By Brigid Morrissey

Izzi had no doubts about pursuing a career as a tattoo artist. Photos by Melissa Donald

Izzi Echo gravitated toward tattoos from a young age. Her dad was a biker and a hippie, and he is covered with them. “I would trace the lines on his arm and wonder how it worked,” she says.

Some kids dream of being an astronaut or a professional athlete when they grow up, but not Izzi Echo.

She now is a tattoo artist at her own studio, Blackout Studios, close to UofL. “I love what I do,” she says. “I feel like I was put on this earth to do this.” And with a name like hers, how could you expect conformity?

A foot cover-up for a client. “She wanted fancy gemstones and really loves henna designs, so I thought I would incorporate both.”

Of course, Izzi Echo isn’t her real name. A bully at church camp once commented, “You don’t look like a Hallii (which, by the way, means “The Patient One.”), you look like an Izzi.” And The Patient One embraced her new name. Several years later, her best friend solidified Izzi’s persona with a single comment: “As much as people talk about you, you should change your last name to Echo.”

Izzi created more than just a new image growing up. She practiced all kinds of art: drawing, painting, sculpting, playing piano and flute, gymnastics, belly dancing, ballet, and tap dancing. Even with her hectic schedule, Izzi graduated high school early at age 16 and was on track for pre-law.

“I love doing tattoos of eyes, because for me, close attention to detail is what makes it fun. I love photo realism and trying to make something as tangible as possible.”

Call it divine intervention, call it personal choice. Call it as Izzi deciding to be “The Patient One” about her career decision, but she decided to forego that path and carve a new one.

She got her start in tattooing at Uncle Bob’s Tattoos in Clarksville through a friend who worked there at the time. Izzi earned an apprenticeship when she was 17. “I am eternally grateful for my mentor,” Izzi says. “He saw potential in me in spite of being in a male-dominated industry.”
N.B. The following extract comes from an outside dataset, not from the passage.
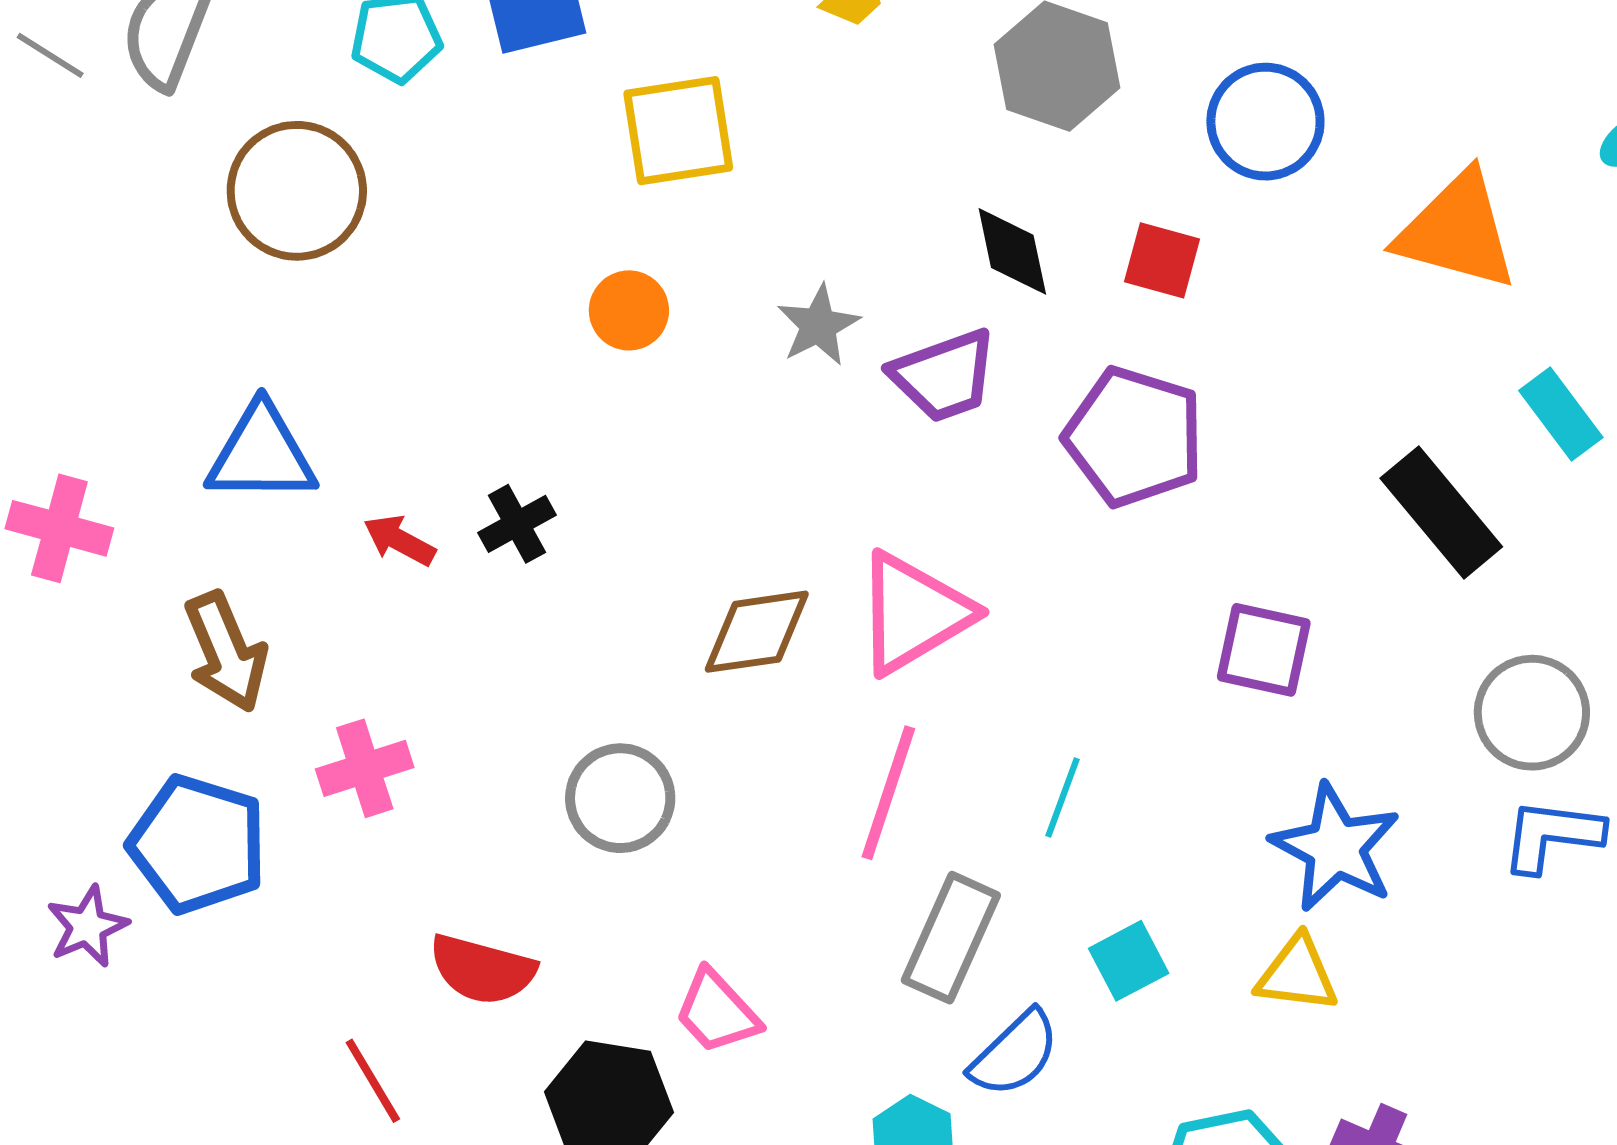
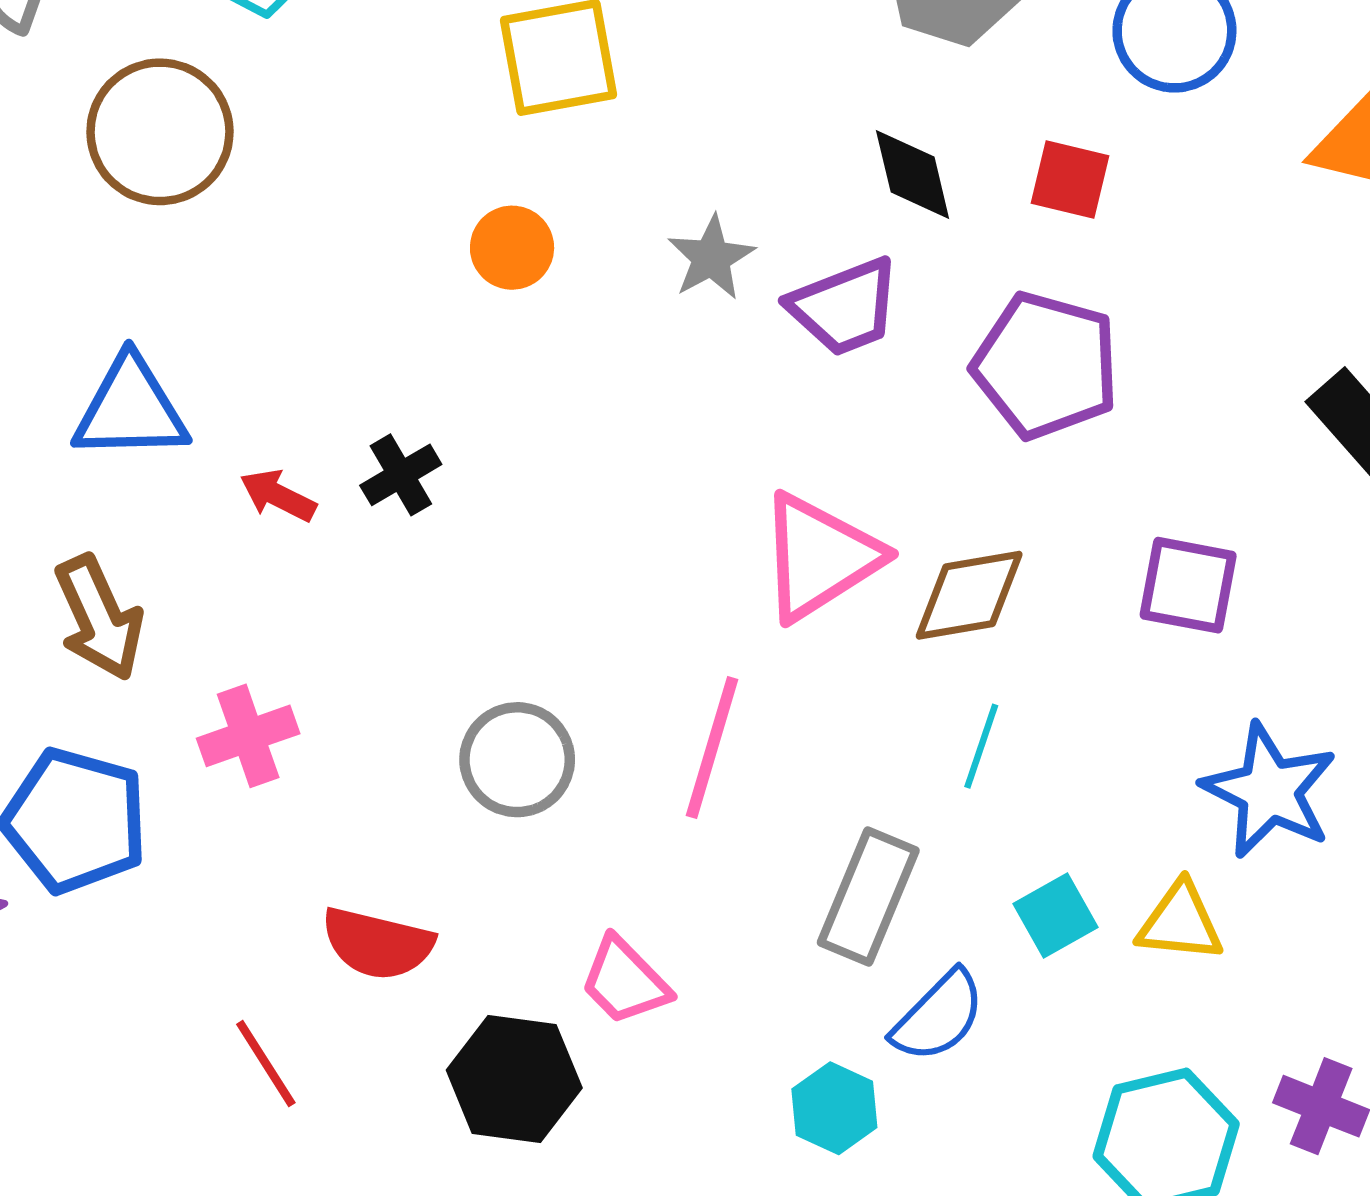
brown diamond: (757, 632) -> (969, 595), moved
pink line: (888, 793) -> (712, 748), moved
yellow triangle: (1297, 974) -> (1180, 922), moved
Perfectionism is at the center of Izzi’s work which can go through 7-12 revisions. 

Eyes and skulls are her favorite images to ink. Covering up tattoos is also one of her specialties. “Tattooing is a form of therapy,” she says. “Fixing mistakes — it’s a metaphor for life.”

Izzi’s work eventually caught the attention of the casting crew of the reality TV show Best Ink. She was hesitant but decided to join the cast of season three. “I thought, ‘I can either go do this, or I can stay in my box and be mediocre,” she says.

A cloth gallery style canvas. “The whole idea behind this was that we are all bound to specific people in our lives by this framework of invisible interlocking strings…we find one another again and again in different lives.”

Izzi didn’t earn the top spot, but says the show was great for self-promotion. She will be showcasing her work through more events this year, including the Cleveland Tattoo Arts Convention last month in Ohio. This will also be her third year of participating in the Louisville Tattoo Arts Convention that will take place April 1-3, where tattoo enthusiasts can meet TV personalities and artists travel from all over the world to tattoo in their booths and sell artwork.

“I describe my work as a transient evanescence,” Izzi says. “My tattoos will decay over time, and they will die with you. They tell your life story. It’s a timeless art.”

Izzi looks forward to displaying her work at various venues.